Job item - Every line with "print" in it should be copied from the data.

[Records from a data source]
_ _ _

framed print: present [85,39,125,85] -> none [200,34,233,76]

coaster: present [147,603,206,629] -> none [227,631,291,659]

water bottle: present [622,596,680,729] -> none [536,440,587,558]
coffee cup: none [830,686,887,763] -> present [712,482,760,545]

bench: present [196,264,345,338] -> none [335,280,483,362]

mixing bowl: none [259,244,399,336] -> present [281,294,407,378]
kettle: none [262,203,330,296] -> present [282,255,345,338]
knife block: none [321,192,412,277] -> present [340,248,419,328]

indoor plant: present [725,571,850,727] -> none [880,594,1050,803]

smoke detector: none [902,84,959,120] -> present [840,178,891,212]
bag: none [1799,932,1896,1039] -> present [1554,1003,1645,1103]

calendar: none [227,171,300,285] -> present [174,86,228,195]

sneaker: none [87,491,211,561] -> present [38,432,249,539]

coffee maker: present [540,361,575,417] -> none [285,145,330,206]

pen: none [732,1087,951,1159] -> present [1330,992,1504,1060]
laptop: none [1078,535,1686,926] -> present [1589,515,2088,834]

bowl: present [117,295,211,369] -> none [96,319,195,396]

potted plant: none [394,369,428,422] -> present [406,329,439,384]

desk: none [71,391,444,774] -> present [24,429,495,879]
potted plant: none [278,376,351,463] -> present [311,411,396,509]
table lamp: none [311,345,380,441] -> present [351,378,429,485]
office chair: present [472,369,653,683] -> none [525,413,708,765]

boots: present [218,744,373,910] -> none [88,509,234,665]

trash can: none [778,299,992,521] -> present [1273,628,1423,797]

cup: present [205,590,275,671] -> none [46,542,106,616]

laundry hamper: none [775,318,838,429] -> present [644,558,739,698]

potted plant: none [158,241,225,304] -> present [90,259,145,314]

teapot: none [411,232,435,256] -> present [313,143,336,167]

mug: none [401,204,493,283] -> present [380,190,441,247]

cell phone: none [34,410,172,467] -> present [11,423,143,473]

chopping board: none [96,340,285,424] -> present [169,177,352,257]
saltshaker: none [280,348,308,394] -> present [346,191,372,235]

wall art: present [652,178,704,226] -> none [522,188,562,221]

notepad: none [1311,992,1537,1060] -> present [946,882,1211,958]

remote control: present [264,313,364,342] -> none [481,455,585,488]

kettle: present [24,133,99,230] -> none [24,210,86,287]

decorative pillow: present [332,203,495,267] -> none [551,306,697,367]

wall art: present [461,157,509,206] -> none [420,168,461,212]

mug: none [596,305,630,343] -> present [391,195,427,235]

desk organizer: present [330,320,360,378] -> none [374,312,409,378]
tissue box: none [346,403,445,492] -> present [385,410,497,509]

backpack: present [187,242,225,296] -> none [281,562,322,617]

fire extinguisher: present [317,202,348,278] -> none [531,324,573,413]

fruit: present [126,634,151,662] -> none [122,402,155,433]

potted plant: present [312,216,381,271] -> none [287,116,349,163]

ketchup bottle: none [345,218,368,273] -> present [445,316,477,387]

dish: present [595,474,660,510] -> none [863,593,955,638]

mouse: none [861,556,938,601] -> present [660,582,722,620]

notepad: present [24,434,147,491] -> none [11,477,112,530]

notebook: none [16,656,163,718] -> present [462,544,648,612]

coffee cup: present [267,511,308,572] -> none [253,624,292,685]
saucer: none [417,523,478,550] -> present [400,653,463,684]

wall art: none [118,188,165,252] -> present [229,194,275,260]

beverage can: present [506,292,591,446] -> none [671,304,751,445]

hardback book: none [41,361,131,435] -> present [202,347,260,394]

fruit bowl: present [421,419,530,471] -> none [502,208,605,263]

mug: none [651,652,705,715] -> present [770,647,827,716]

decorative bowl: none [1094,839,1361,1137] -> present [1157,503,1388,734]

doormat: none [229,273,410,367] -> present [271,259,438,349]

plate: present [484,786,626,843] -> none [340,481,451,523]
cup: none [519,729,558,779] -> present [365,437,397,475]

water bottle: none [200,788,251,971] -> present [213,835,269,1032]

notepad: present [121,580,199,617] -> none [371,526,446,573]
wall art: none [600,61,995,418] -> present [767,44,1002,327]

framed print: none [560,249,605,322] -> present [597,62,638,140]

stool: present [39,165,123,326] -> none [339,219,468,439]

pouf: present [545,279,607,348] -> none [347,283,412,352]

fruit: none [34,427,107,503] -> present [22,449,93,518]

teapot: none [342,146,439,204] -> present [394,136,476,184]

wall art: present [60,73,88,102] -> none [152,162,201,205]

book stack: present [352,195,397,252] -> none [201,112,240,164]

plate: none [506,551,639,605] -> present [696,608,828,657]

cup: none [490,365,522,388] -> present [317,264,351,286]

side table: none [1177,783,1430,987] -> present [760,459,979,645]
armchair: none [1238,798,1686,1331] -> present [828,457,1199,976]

_ _ _

Problem solution -
framed print: present [85,39,125,85] -> none [200,34,233,76]
framed print: none [560,249,605,322] -> present [597,62,638,140]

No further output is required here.